Let $ f: [0,1] \to \mathbb R $ be a $ C^2 $ function such that $ f^{''} (t) \geq K $, where $ K$ is a real constant.
Can we write the above differential inequality equivalent in an integral inequality ?
$$ f(t) \leq (1- \lambda) f(0) + \lambda f(1) + \frac{K t(1-t)}{2} $$
for all $ \lambda, t \in [0,1]$.
After the replies it seems that we can't obtain such an integral bound, so my new question is if it possible to have such an equivalent way of writting the differential inequality $ f^{''} \geq K$ if we change sign to the last term, i.e.
New question: Is it true that
$$ f^{''}(t) \geq K \Longleftrightarrow f(t) \leq (1- \lambda) f(0) + \lambda f(1) - \frac{K t(1-t)}{2} \quad \forall \lambda, t \in [0,1] $$
Thank you in advance.
edit: Add a new question.
If $f$ and $g$ are two integrable functions on $[a, b]$ with $f(x) \le g(x)$ for all $x \in [a, b]$, then $$\int_a^b f(x)\ dx \le \int_a^b g(x)\ dx.$$ In particular, if $F' = f$ and $G' = g$ and $F(a) \le G(a)$, then $F(x) = \int_a^x f(t)\ dt + F(a)$ and $G(x) = \int_a^x g(t)\ dt + G(a)$. So $F(x) \le G(x)$ everywhere in $[a, b]$. From which it follows that $$\int_a^b F(x)\ dx \le \int_a^b G(x)\ dx$$ as well.
(Edited to correct that I originally had the inequality reversed.)
To apply this to your problem: $f'' \ge K$ implies $$f'(x) - f'(0) = \int_0^x f''(t)\ dt \ge \int_0^x K\ dt = Kx$$ $$f'(x) \ge Kx + f'(0)$$ And therefore, $$f(t) - f(0) = \int_0^t f'(x)\ dx \ge \int_0^t (Kx + f'(0))dx = \frac{Kt^2}{2} + f'(0)t$$ $$f(t) \ge \frac{Kt^2}{2} + f'(0)t + f(0)$$ for all $t \in [0,1]$ (or other interval in which $f'' \ge K$).

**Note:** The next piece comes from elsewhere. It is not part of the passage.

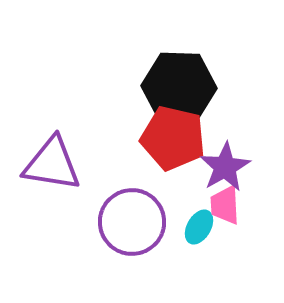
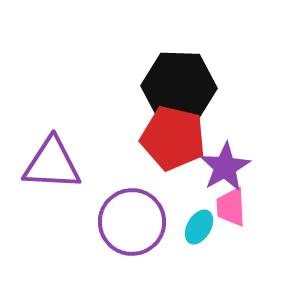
purple triangle: rotated 6 degrees counterclockwise
pink trapezoid: moved 6 px right, 2 px down
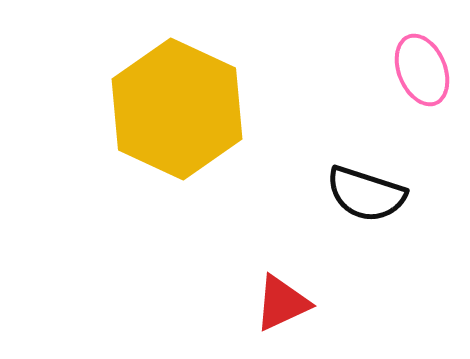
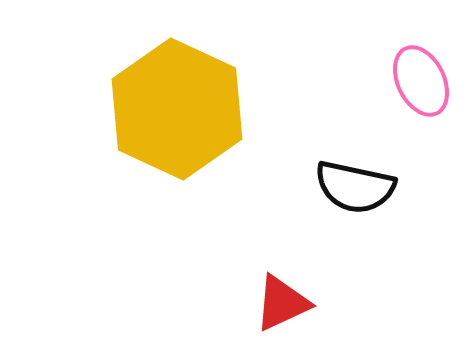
pink ellipse: moved 1 px left, 11 px down; rotated 4 degrees counterclockwise
black semicircle: moved 11 px left, 7 px up; rotated 6 degrees counterclockwise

As user58697 has pointed out, in your inequality which you hoped is true for all $t, \lambda \in [0,1]$, if we set $t = 0, \lambda = 1$, we get $f(0) \le f(1)$. This is certainly not true of every function of bounded 2nd derivative on [0,1]. If you want a specific counterexample, let $f(x) = 1 - x$.